Passage source
-------
Les travaux poursuivis en histoire et en linguistique dans la suite de Cheik Anta Diop et Théophile Obenga ont un intérêt incontestable ayant contribué à apporter les preuves supplémentaires de l’antériorité de la civilisation noire et à fonder définitivement les thèses du professeur Diop. Mais il est évident que les voies historique et linguistique ne suffisent pas puisque, tout le monde le sait et le dit, l’intrusion de l’homme blanc dans la vie de l’homme noir a aussi opéré des traumatismes psychologiques et des distorsions dans la personnalité des Kamites.
C’est pourquoi, le temps est venu, selon nous, d’entreprendre des investigations psychologiques susceptibles d’étendre notre libération au plan de l’esclavage mental.
Le programme de la Renaissance noire ne doit pas, s’il veut se donner toutes les chances de réussite, faire l’économie de la lutte pour la désaliénation psychologique qui fournirait aux Kamites les moyens idoines de se réapproprier leur histoire et leur place dans la Communauté humaine.
La reconquête par l’homme noir de sa liberté authentique postule qu’il retrouve au moyen de la psychart-thérapie, (technique originale qui combine les apports de la psychanalyse et de l’art-thérapie) la pleine autonomie de sa volonté aliénée à la volonté de l’homme blanc.
Il faut absolument que nous sortions de cette pathologie du larbin qui sait mais qui se comporte comme s’il ne savait pas.
Les contes et légendes africains rapportent que dans les temps anciens on rencontrait des hommes blancs (comme des revenants) à cheveux broussailleux et longs et qu’il arrivait que ces êtres errants capturent les enfants d’Homme qui s’éloignent du village et les amènent dans leur pays sis au fin fond de la forêt. Je me suis souvent demandé: que deviennent ces enfants noirs enlevés ?
L’«eau du cœur me monte aux yeux» lorsque je pense au sort dont fut l’objet Angelo Soliman ce Noir condamné à être empaillé et exposé dans un «musée d’Histoire Naturelle» en compagnie d’autres curiosités exotiques «pour dette impayée».
Cet homme était un franc-maçon qui avait occupé le poste de grand-Maitre dans une Loge allemande la «Vraie harmonie» qui réunissait l’élite aristocratique viennoise. A la demande de la fille de cet homme ami de Mozart et de Haydn de racheter la dette de son père afin de lui offrir un enterrement digne et la paix dans l’Autre monde une fin de non-recevoir fut opposée.
Un incendie qui opportunément ravagea le musée sauva de l’ignominie le grand homme empaillé et exposé aux quolibets des visiteurs.
L’eau du cœur me monte aux yeux et je ne puis m’empêcher de faire le lien avec la «Vénus hottentote» : Saartjie Baartman.
Le Noir déporté au pays des hommes blancs a le «vécu» étrange d’être ramené malgré lui aux périodes barbares de l’histoire de l’humanité où l’étranger était considéré comme l’ennemi à exclure malgré son désir d’assimilation.
Des profondeurs de mon être émerge à mon insu une pensée pour mes frères Anton Wilhelm Amo, Paul Panda Farnana, et Ota Benga et je me surprends à poser la question qui meurt sur les lèvres de tout Noir catapulté en Occident : y-a t-il une place «chez les Blancs» pour le négro-africain candidat à l’intégration ?
-------
Données à examiner
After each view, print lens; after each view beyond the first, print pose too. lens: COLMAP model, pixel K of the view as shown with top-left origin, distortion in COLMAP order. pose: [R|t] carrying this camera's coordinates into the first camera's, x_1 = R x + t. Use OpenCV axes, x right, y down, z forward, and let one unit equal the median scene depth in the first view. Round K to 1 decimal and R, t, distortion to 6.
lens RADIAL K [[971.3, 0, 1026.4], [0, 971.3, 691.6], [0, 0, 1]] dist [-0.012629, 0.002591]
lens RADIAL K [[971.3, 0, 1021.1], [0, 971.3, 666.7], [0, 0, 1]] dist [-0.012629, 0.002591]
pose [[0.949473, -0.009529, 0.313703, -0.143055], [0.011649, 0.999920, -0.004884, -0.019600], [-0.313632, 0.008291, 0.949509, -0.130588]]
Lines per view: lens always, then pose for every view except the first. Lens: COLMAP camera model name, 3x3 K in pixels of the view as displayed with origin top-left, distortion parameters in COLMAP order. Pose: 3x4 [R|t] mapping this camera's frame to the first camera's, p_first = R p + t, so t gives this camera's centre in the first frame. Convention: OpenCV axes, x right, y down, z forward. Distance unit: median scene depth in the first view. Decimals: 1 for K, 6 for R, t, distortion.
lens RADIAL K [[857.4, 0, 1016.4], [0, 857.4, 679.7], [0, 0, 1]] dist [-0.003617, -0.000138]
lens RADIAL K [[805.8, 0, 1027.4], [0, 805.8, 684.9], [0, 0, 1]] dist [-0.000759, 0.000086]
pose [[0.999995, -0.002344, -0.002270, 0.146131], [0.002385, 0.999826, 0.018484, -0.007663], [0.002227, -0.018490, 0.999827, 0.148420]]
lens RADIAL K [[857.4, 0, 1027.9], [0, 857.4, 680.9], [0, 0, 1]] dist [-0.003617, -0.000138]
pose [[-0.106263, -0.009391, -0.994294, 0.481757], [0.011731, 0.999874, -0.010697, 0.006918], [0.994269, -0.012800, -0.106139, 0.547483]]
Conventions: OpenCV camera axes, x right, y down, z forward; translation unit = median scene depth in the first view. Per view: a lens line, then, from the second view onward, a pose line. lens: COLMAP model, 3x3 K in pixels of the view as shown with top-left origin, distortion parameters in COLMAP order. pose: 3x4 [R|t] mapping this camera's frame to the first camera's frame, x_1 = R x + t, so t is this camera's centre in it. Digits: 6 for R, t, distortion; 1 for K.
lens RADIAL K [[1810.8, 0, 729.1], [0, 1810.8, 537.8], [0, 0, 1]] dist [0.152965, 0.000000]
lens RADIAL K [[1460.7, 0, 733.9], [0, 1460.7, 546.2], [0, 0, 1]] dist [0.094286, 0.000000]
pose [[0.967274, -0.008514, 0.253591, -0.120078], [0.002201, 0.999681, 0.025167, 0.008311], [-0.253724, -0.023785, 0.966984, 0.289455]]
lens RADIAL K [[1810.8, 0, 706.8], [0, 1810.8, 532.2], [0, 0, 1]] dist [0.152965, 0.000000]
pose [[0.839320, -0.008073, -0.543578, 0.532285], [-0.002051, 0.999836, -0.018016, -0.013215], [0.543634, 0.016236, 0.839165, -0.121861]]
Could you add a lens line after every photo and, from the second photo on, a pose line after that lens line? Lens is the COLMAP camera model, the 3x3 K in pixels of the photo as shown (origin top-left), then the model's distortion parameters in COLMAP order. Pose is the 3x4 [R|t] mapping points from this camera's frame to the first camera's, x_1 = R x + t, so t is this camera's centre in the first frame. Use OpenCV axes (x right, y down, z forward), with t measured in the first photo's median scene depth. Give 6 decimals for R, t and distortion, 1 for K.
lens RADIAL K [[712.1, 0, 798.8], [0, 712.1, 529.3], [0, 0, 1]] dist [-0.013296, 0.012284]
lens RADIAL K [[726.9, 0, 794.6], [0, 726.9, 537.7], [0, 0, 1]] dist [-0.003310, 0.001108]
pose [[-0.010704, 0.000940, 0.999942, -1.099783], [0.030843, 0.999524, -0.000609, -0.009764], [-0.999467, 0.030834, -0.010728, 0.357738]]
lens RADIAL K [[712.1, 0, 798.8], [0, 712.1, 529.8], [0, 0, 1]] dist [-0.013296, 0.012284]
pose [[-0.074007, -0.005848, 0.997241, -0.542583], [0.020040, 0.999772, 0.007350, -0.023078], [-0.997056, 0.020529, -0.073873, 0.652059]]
-------
Tâches à réaliser
(1) D'après le texte sur la Renaissance noire, quels apports la psychart-thérapie combine-t-elle ?
(2) Reprenez le texte sur la Renaissance noire après sa dernière phrase et prolongez-le.

Corrigé de l'exercice
(1) Elle combine les apports de la psychanalyse et de l'art-thérapie.

(2)
La haine dont le ressort est la fureur envieuse a le pouvoir de bloquer la faculté de symbolisation et d’enfermer l’être haineux dans le système prégénital où il végète sous la fascination de l’objet anal dont le substitut social est l’or. C’est ainsi que la passion pour l’or va paralyser la faculté de l’homme à symboliser. Pour débloquer l’enlisement de la marche du genre humain vers son lieu d’accomplissement il faut déceler l’objet anal sous l’or son substitut et le soumettre sous la forme de son équivalent symbolique (les matières picturales) à l’activité créatrice de formes préverbales éléments constituants du Langage. Tel est le mode d’entrée de l’homme haineux dans le champ symbolique humanogène. La psychart-thérapie offre une voie de sortie à la société libéro-capitaliste sous-tendue par la passion de l’or.
Des dames de la haute bourgeoisie parisienne n’hésitèrent pas dit-on à consommer la poudre de momie diluée dans leur potage pour tenter de pérenniser leur vie comme toute vie placée sous le signe de la précarité. Confronté à l’angoisse de mort est l’être non structuré est un être « traumatisé » qui ne recule pas devant l’horreur de la profanation dans l’espoir démentiel d’échapper à la mort.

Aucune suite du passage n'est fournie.